Gear up car lovers! Byton revealed it’s new electric car at CES 2018 this week. The futuristic EV called the Byton Concept wildly fulfilled the tech bling factor.

The Chinese car-maker has tried it’s best to replace horse power with digital power, giving a strong competition to it’s existing rival Tesla. Byton picked CES 2018 to unveil the first of the three vehicles the company is hoping to launch by 2022.

With rear view camera and a facial recognition camera, this SUV has features vastly different from the conventional automotive specifications. It also has gesture recognition for controlling media and infotainment systems. The creators promise an experience similar to a luxurious lounge with adjustable front and back seats.

One of the most interesting features however is the inclusion of Alexa, Amazon’s UA. From the video shown at the event, the assistant effectively encountered traffic and demonstrated the ability to make reasonable judgements. This combined with other features is assured to give an adrenaline pump to any car enthusiast.
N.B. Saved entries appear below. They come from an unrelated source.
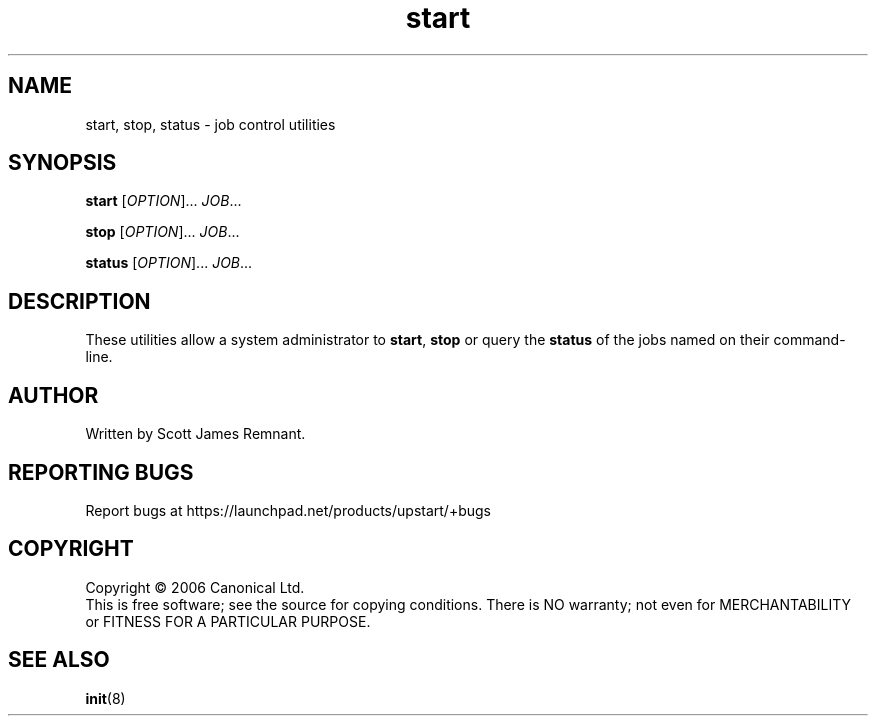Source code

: .TH start 8 "September 2006" "Upstart"
.\"
.SH NAME
start, stop, status \- job control utilities
.\"
.SH SYNOPSIS
\fBstart\fR [\fIOPTION\fR]... \fIJOB\fR...

\fBstop\fR [\fIOPTION\fR]... \fIJOB\fR...

\fBstatus\fR [\fIOPTION\fR]... \fIJOB\fR...
.\"
.SH DESCRIPTION
These utilities allow a system administrator to
.BR start ", " stop " or query the " status
of the jobs named on their command-line.
.\"
.SH AUTHOR
Written by Scott James Remnant.
.\"
.SH REPORTING BUGS
Report bugs at https://launchpad.net/products/upstart/+bugs
.\"
.SH COPYRIGHT
Copyright \(co 2006 Canonical Ltd.
.br
This is free software; see the source for copying conditions.  There is NO
warranty; not even for MERCHANTABILITY or FITNESS FOR A PARTICULAR PURPOSE.
.\"
.SH SEE ALSO
.BR init (8)
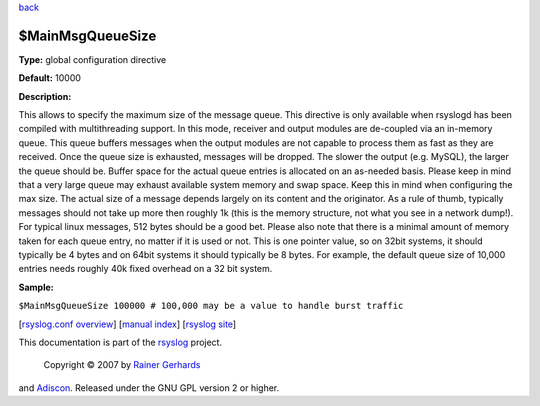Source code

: `back <rsyslog_conf_global.html>`_

$MainMsgQueueSize
-----------------

**Type:** global configuration directive

**Default:** 10000

**Description:**

This allows to specify the maximum size of the message queue. This
directive is only available when rsyslogd has been compiled with
multithreading support. In this mode, receiver and output modules are
de-coupled via an in-memory queue. This queue buffers messages when the
output modules are not capable to process them as fast as they are
received. Once the queue size is exhausted, messages will be dropped.
The slower the output (e.g. MySQL), the larger the queue should be.
Buffer space for the actual queue entries is allocated on an as-needed
basis. Please keep in mind that a very large queue may exhaust available
system memory and swap space. Keep this in mind when configuring the max
size. The actual size of a message depends largely on its content and
the originator. As a rule of thumb, typically messages should not take
up more then roughly 1k (this is the memory structure, not what you see
in a network dump!). For typical linux messages, 512 bytes should be a
good bet. Please also note that there is a minimal amount of memory
taken for each queue entry, no matter if it is used or not. This is one
pointer value, so on 32bit systems, it should typically be 4 bytes and
on 64bit systems it should typically be 8 bytes. For example, the
default queue size of 10,000 entries needs roughly 40k fixed overhead on
a 32 bit system.

**Sample:**

``$MainMsgQueueSize 100000 # 100,000 may be a value to handle burst traffic``

[`rsyslog.conf overview <rsyslog_conf.html>`_\ ] [`manual
index <manual.html>`_\ ] [`rsyslog site <http://www.rsyslog.com/>`_\ ]

This documentation is part of the `rsyslog <http://www.rsyslog.com/>`_
project.
 Copyright © 2007 by `Rainer Gerhards <http://www.gerhards.net/rainer>`_
and `Adiscon <http://www.adiscon.com/>`_. Released under the GNU GPL
version 2 or higher.
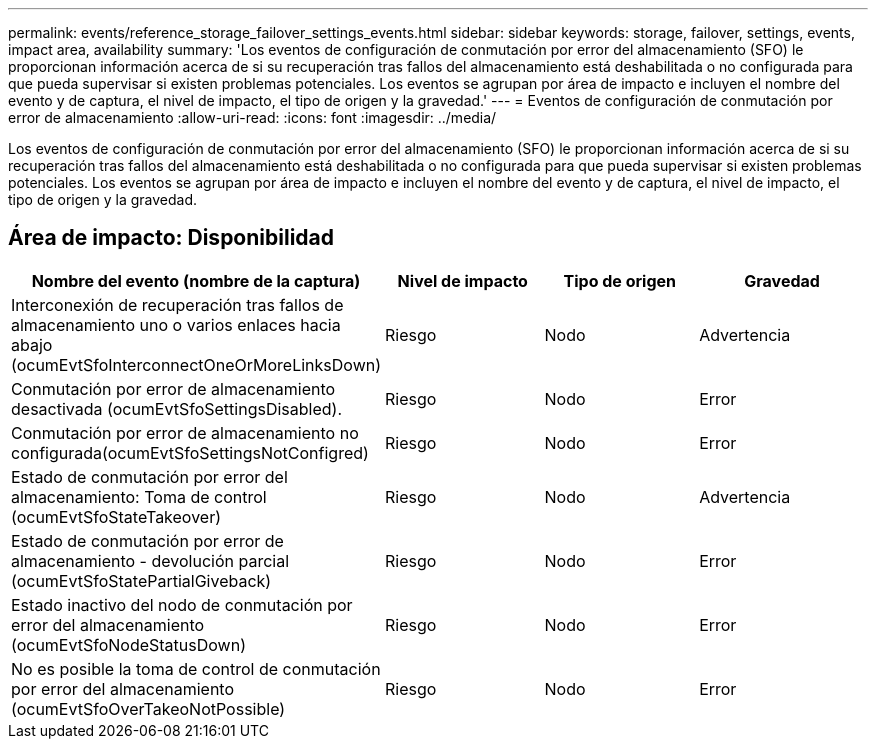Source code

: ---
permalink: events/reference_storage_failover_settings_events.html 
sidebar: sidebar 
keywords: storage, failover, settings, events, impact area, availability 
summary: 'Los eventos de configuración de conmutación por error del almacenamiento (SFO) le proporcionan información acerca de si su recuperación tras fallos del almacenamiento está deshabilitada o no configurada para que pueda supervisar si existen problemas potenciales. Los eventos se agrupan por área de impacto e incluyen el nombre del evento y de captura, el nivel de impacto, el tipo de origen y la gravedad.' 
---
= Eventos de configuración de conmutación por error de almacenamiento
:allow-uri-read: 
:icons: font
:imagesdir: ../media/


[role="lead"]
Los eventos de configuración de conmutación por error del almacenamiento (SFO) le proporcionan información acerca de si su recuperación tras fallos del almacenamiento está deshabilitada o no configurada para que pueda supervisar si existen problemas potenciales. Los eventos se agrupan por área de impacto e incluyen el nombre del evento y de captura, el nivel de impacto, el tipo de origen y la gravedad.



== Área de impacto: Disponibilidad

|===
| Nombre del evento (nombre de la captura) | Nivel de impacto | Tipo de origen | Gravedad 


 a| 
Interconexión de recuperación tras fallos de almacenamiento uno o varios enlaces hacia abajo (ocumEvtSfoInterconnectOneOrMoreLinksDown)
 a| 
Riesgo
 a| 
Nodo
 a| 
Advertencia



 a| 
Conmutación por error de almacenamiento desactivada (ocumEvtSfoSettingsDisabled).
 a| 
Riesgo
 a| 
Nodo
 a| 
Error



 a| 
Conmutación por error de almacenamiento no configurada(ocumEvtSfoSettingsNotConfigred)
 a| 
Riesgo
 a| 
Nodo
 a| 
Error



 a| 
Estado de conmutación por error del almacenamiento: Toma de control (ocumEvtSfoStateTakeover)
 a| 
Riesgo
 a| 
Nodo
 a| 
Advertencia



 a| 
Estado de conmutación por error de almacenamiento - devolución parcial (ocumEvtSfoStatePartialGiveback)
 a| 
Riesgo
 a| 
Nodo
 a| 
Error



 a| 
Estado inactivo del nodo de conmutación por error del almacenamiento (ocumEvtSfoNodeStatusDown)
 a| 
Riesgo
 a| 
Nodo
 a| 
Error



 a| 
No es posible la toma de control de conmutación por error del almacenamiento (ocumEvtSfoOverTakeoNotPossible)
 a| 
Riesgo
 a| 
Nodo
 a| 
Error

|===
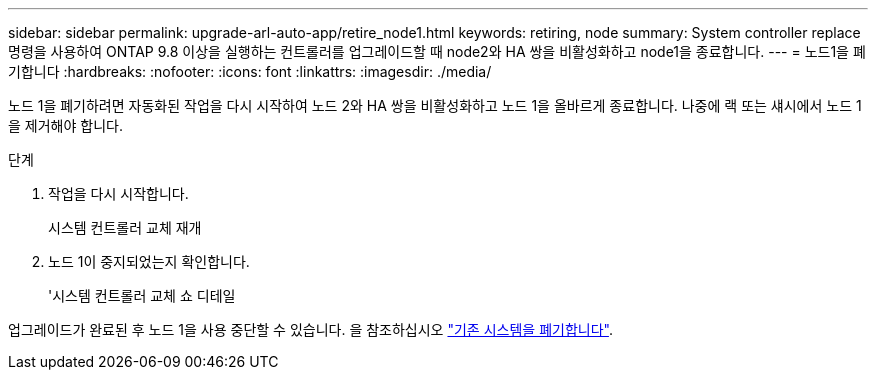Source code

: ---
sidebar: sidebar 
permalink: upgrade-arl-auto-app/retire_node1.html 
keywords: retiring, node 
summary: System controller replace 명령을 사용하여 ONTAP 9.8 이상을 실행하는 컨트롤러를 업그레이드할 때 node2와 HA 쌍을 비활성화하고 node1을 종료합니다. 
---
= 노드1을 폐기합니다
:hardbreaks:
:nofooter: 
:icons: font
:linkattrs: 
:imagesdir: ./media/


[role="lead"]
노드 1을 폐기하려면 자동화된 작업을 다시 시작하여 노드 2와 HA 쌍을 비활성화하고 노드 1을 올바르게 종료합니다. 나중에 랙 또는 섀시에서 노드 1을 제거해야 합니다.

.단계
. 작업을 다시 시작합니다.
+
시스템 컨트롤러 교체 재개

. 노드 1이 중지되었는지 확인합니다.
+
'시스템 컨트롤러 교체 쇼 디테일



업그레이드가 완료된 후 노드 1을 사용 중단할 수 있습니다. 을 참조하십시오 link:decommission_old_system.html["기존 시스템을 폐기합니다"].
However, Byton’s features do show a significant difference when compared to Tesla. The first being a massive four-foot screen that runs across the entire stretch of the dashboard called shared experience display. This shared experience display or SED is responsible for making video calls and other important functions.

This car is also the first ever to feature a touchscreen interface embedded inside the steering wheel and fully rotating front seats. With a $45,000 price tag, it’s in the same bracket as Tesla’s first mass market electric car, the Model 3.
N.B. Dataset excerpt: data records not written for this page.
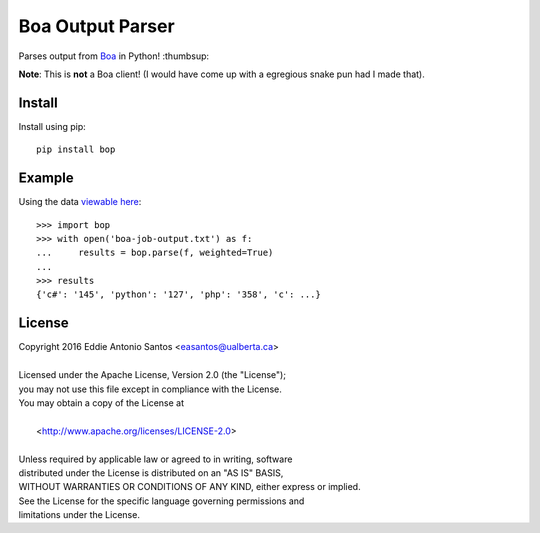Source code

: ==================
Boa Output Parser
==================

.. image:: https://travis-ci.org/eddieantonio/boa_parser.svg?branch=master
    :target: https://travis-ci.org/eddieantonio/boa_parser

Parses output from Boa_ in Python! :thumbsup:

**Note**: This is **not** a Boa client! (I would have come up with
a egregious snake pun had I made that).

.. _Boa: http://boa.cs.iastate.edu/

Install
-------

Install using pip::

    pip install bop


Example
-------

Using the data `viewable here`__::

    >>> import bop
    >>> with open('boa-job-output.txt') as f:
    ...     results = bop.parse(f, weighted=True)
    ...
    >>> results
    {'c#': '145', 'python': '127', 'php': '358', 'c': ...}

__ http://boa.cs.iastate.edu/boa/?q=boa/job/22722

License
-------

| Copyright 2016 Eddie Antonio Santos <easantos@ualberta.ca>
|
| Licensed under the Apache License, Version 2.0 (the "License");
| you may not use this file except in compliance with the License.
| You may obtain a copy of the License at
|
|   <http://www.apache.org/licenses/LICENSE-2.0>
|
| Unless required by applicable law or agreed to in writing, software
| distributed under the License is distributed on an "AS IS" BASIS,
| WITHOUT WARRANTIES OR CONDITIONS OF ANY KIND, either express or implied.
| See the License for the specific language governing permissions and
| limitations under the License.
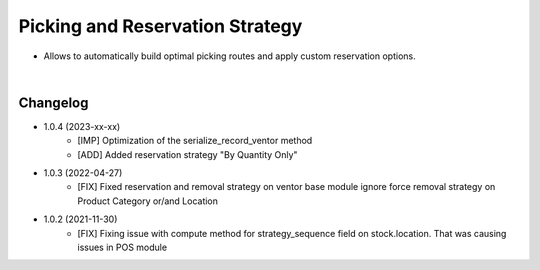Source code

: ================================
Picking and Reservation Strategy
================================

* Allows to automatically build optimal picking routes and apply custom reservation options.

|

Changelog
=========

* 1.0.4 (2023-xx-xx)
    - [IMP] Optimization of the serialize_record_ventor method
    - [ADD] Added reservation strategy "By Quantity Only"

* 1.0.3 (2022-04-27)
    - [FIX] Fixed reservation and removal strategy on ventor base module ignore force removal strategy on Product Category or/and Location 

* 1.0.2 (2021-11-30)
    - [FIX] Fixing issue with compute method for strategy_sequence field on stock.location. That was causing issues in POS module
However, Elon Musk’s car company last week announced delays in it’s production for a second time. It will aim to produce 2,500 a week by March and 5,000 by June even though it had promised the latter number by March.

In conclusion, it is safe to say that with this reveal at one of the biggest events, Byton clearly means business. However, based on Tesla’s recently difficulty getting it’s Model 3 production numbers up to speed, and the continued issues surrounding the Faraday Future, Byton’s prospects can only be looked from a skeptical point of view.

Their goal to start sales by the end of 2019, from a factory that hasn’t been built yet also makes it look like a marketing stunt. But who knows, maybe being backed by industrial giants like Tencent and Foxconn and the world’s fastest growing car market propelling it forward, Byton’s plan might just work.